= Olaf Sunde =

Norwegian lawyer and workers' rights activist (1915–1981)

Olaf Sunde (14 May 1915 – 26 October 1981) was a Norwegian lawyer and workers' rights activist.

== Early life ==
Sunde was born in Bergen in 1915. His family moved from Holsnøy to Oslo in 1930. During World War II, Sunde was a leader of a local group of Milorg, the Norwegian armed resistance against the Nazi occupation. Sunde was present at Akershus Fortress in Oslo on May 8, 1945, when Germany capitulated and formally handed the fortress over to Milorg. The Norwegian flag was raised for the first time since 1940, and Norway was a free and sovereign nation again.

==Norwegian Confederation of Trade Unions==
After the war, Sunde worked as a lawyer for the Norwegian Confederation of Trade Unions (LO), where he headed their legal department. He represented workers and opposed employers in many groundbreaking court cases. The author Jostein Nyhamar writes, "No other labour movement issue caused so much prolonged and heated debate in the press as the issue of collective insurance," an issue with which Sunde was heavily involved.

Sunde was admitted to the bar at the Supreme Court of Norway. There, he was in contact with Johan Bernhard Hjort, a one-time founder (with Vidkun Quisling) of Nasjonal Samling, which fronted the puppet government under the Nazi occupation. Although Hjort had left Nasjonal Samling, the tension between him and Sunde remained evident.

== ILO years ==
Sunde was later Norwegian legal counsel at the International Labour Organization (ILO), a United Nations subsidiary based in Geneva. He was the workers' representative on the ILC Credentials Committee for six sessions.
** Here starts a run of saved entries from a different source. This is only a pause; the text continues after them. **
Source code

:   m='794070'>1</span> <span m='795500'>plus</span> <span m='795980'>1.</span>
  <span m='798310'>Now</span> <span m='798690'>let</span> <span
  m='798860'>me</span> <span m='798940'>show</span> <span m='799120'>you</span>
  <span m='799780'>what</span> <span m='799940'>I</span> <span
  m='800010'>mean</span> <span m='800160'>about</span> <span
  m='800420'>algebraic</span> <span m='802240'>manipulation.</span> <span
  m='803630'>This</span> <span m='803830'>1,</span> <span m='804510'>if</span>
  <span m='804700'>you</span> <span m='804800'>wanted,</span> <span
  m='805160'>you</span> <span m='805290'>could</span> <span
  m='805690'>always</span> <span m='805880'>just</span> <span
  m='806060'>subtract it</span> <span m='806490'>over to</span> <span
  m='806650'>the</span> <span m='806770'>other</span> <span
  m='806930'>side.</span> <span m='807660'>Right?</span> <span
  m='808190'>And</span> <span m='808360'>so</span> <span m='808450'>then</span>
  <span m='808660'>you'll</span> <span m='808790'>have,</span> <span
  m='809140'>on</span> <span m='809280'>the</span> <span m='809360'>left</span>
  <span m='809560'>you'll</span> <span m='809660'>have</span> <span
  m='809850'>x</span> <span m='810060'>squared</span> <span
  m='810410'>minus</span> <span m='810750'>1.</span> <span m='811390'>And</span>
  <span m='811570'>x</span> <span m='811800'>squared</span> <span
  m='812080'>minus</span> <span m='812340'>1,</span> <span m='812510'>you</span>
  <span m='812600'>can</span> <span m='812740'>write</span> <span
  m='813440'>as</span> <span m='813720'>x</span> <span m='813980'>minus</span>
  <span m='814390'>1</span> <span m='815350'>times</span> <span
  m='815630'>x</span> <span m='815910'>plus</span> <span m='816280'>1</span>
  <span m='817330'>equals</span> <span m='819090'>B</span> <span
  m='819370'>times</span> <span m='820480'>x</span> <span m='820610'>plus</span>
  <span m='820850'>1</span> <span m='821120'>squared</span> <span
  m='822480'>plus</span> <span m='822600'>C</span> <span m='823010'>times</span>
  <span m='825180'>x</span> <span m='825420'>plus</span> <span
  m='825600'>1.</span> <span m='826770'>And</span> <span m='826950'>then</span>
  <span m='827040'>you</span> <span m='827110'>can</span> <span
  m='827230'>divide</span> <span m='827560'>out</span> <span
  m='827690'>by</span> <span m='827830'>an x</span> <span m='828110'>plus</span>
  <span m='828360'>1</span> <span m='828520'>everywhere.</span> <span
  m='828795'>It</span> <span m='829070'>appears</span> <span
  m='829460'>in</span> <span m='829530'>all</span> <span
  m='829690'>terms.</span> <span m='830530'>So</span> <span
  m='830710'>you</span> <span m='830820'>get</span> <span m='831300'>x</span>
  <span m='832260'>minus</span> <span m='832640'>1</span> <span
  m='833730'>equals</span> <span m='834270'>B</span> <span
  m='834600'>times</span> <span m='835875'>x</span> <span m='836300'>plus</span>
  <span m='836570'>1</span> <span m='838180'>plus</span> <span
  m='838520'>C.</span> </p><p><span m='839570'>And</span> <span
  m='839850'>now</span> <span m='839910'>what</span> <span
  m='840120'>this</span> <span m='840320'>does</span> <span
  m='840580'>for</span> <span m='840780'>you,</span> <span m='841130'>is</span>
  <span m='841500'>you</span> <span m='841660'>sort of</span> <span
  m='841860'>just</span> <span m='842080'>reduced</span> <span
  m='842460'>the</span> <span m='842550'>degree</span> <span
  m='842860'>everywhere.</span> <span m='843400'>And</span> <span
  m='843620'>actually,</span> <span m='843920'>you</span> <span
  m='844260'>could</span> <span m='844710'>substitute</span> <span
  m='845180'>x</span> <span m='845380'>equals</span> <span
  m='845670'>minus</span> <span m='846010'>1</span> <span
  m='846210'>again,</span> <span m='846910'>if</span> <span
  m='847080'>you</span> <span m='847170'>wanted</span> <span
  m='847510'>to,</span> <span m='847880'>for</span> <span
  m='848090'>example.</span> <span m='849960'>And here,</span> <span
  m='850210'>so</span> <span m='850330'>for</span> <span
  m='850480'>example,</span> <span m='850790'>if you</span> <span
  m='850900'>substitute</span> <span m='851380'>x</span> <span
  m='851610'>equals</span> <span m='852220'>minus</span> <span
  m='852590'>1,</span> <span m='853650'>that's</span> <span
An interpreter to the Norwegian delegation to the ILO International Labour Conference, Mirjam Nordahl, states that Sunde was part of the Norwegian delegation to this lawmaking body in the 1960s and 1970s and that he was later employed by the International Labour Office, the permanent executive branch of the ILO.

== Later life ==
Sunde was a partner with his brother in the Sunde law firm until he died in 1981.